◆ TASK OBJECTIVE ◆
Please extract every line from the data below that contains the string "second", copying each one whole. Match case.

***** MATERIAL SUPPLIED

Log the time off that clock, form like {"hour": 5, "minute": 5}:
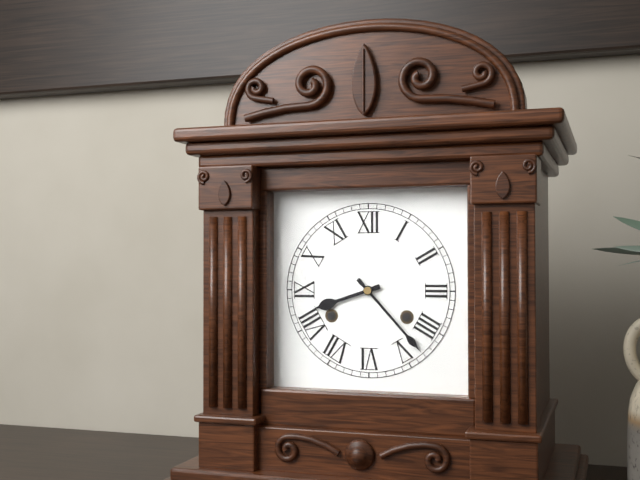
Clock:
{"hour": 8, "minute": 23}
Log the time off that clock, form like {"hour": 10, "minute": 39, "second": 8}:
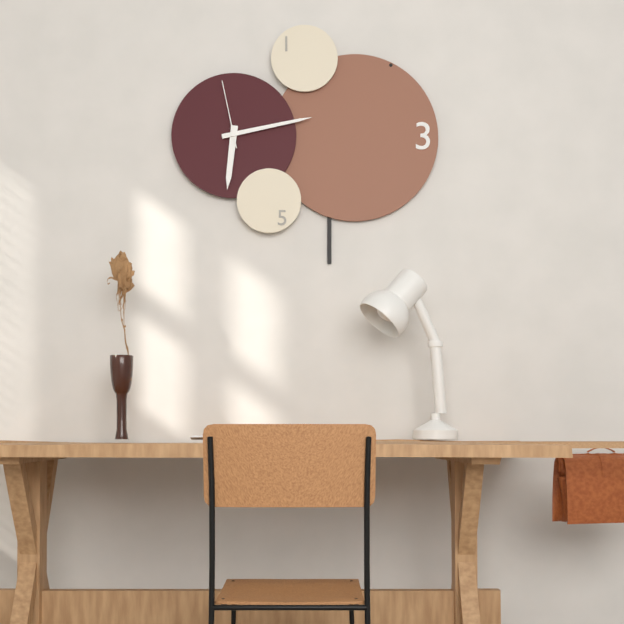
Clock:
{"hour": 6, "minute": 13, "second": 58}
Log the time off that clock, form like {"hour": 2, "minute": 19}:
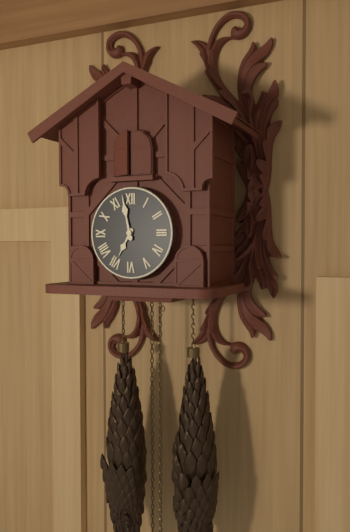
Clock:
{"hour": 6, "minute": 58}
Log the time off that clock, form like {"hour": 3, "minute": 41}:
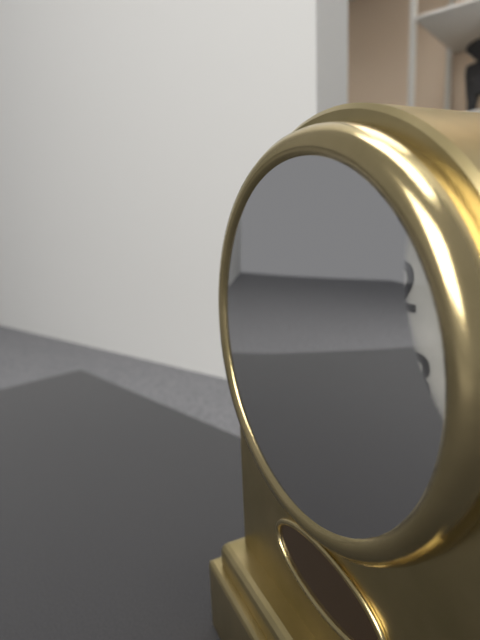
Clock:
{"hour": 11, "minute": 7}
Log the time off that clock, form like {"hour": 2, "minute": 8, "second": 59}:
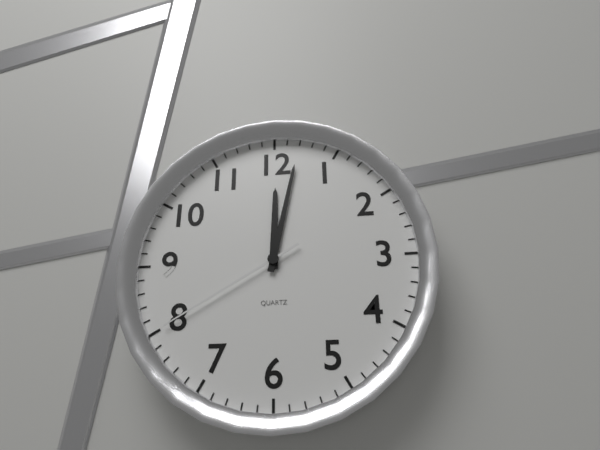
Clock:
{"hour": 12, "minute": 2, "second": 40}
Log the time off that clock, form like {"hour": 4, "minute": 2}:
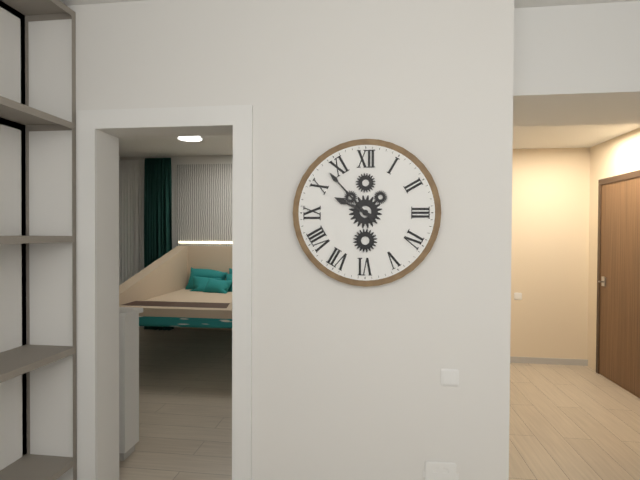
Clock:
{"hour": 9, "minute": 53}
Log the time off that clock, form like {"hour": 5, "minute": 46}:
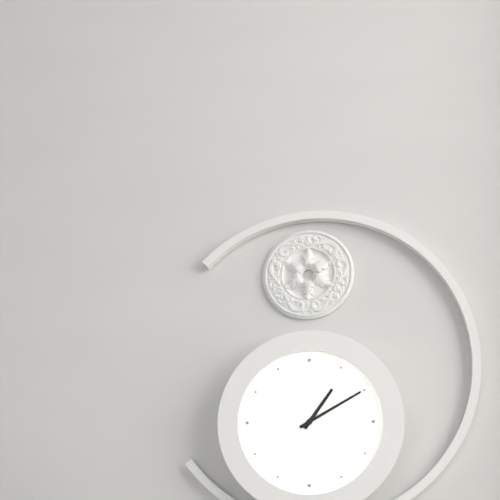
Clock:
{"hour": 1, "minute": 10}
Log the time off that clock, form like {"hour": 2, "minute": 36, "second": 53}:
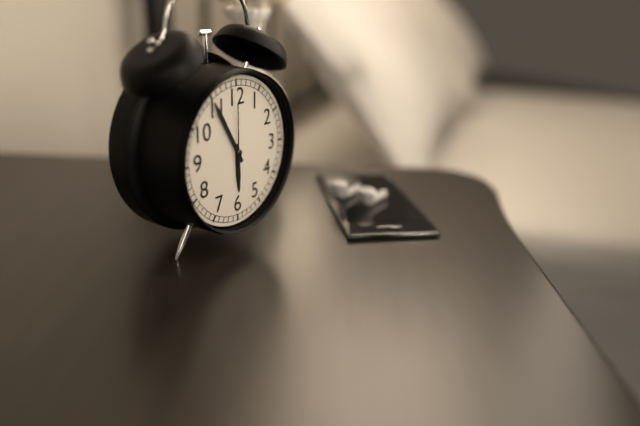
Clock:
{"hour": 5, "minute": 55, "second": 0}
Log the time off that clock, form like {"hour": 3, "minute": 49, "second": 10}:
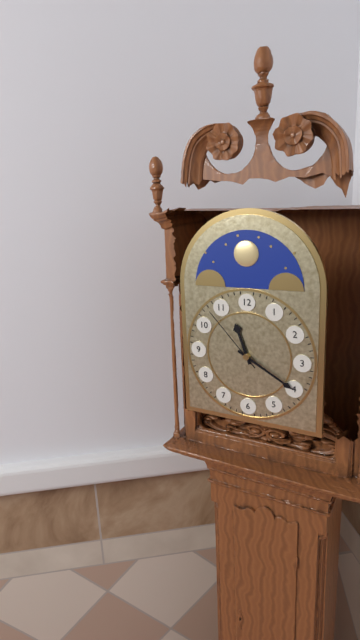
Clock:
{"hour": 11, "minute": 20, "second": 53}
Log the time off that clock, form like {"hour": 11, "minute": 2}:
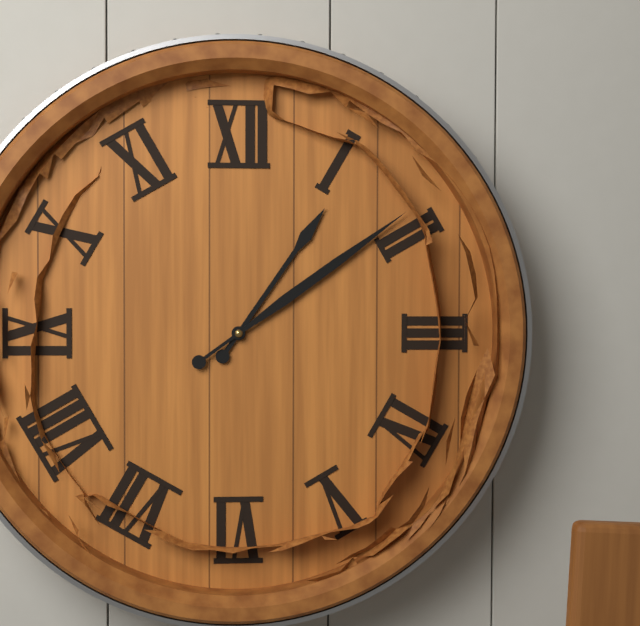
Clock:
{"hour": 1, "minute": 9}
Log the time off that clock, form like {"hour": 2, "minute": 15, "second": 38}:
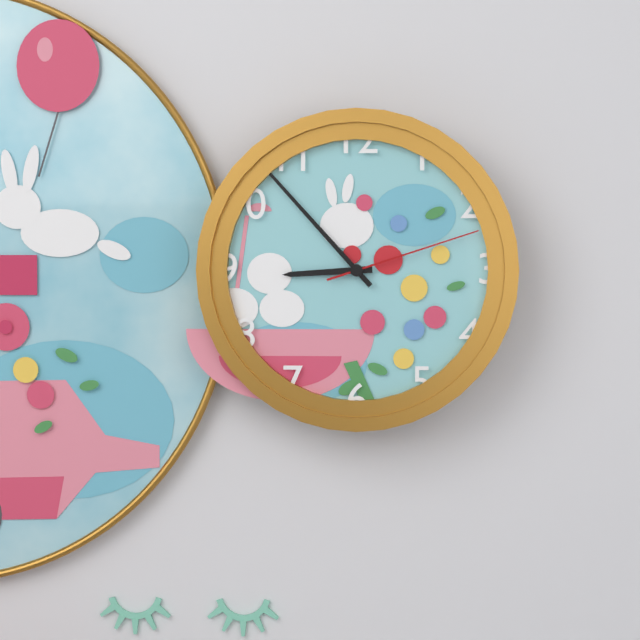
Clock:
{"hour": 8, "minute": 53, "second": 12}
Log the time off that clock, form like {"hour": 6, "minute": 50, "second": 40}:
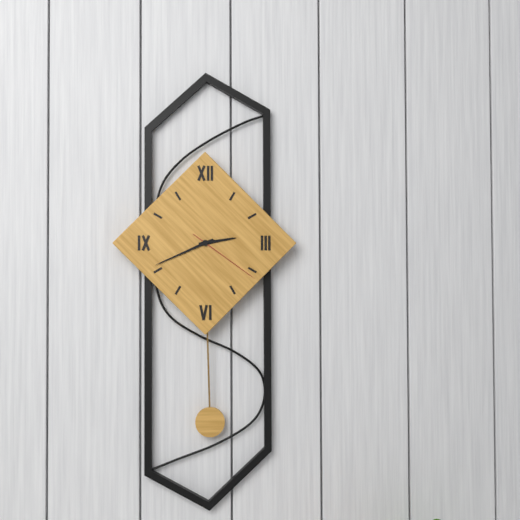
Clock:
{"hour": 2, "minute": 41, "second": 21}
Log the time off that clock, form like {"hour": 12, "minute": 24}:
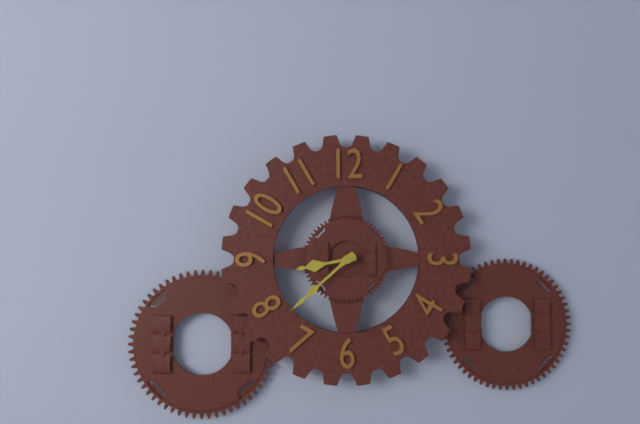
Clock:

**********

◆ WRITTEN SOLUTION ◆
Log the time off that clock, form like {"hour": 10, "minute": 39, "second": 8}:
{"hour": 6, "minute": 13, "second": 58}
Log the time off that clock, form like {"hour": 2, "minute": 8, "second": 59}:
{"hour": 12, "minute": 2, "second": 40}
Log the time off that clock, form like {"hour": 2, "minute": 36, "second": 53}:
{"hour": 5, "minute": 55, "second": 0}
Log the time off that clock, form like {"hour": 3, "minute": 49, "second": 10}:
{"hour": 11, "minute": 20, "second": 53}
Log the time off that clock, form like {"hour": 2, "minute": 15, "second": 38}:
{"hour": 8, "minute": 53, "second": 12}
Log the time off that clock, form like {"hour": 6, "minute": 50, "second": 40}:
{"hour": 2, "minute": 41, "second": 21}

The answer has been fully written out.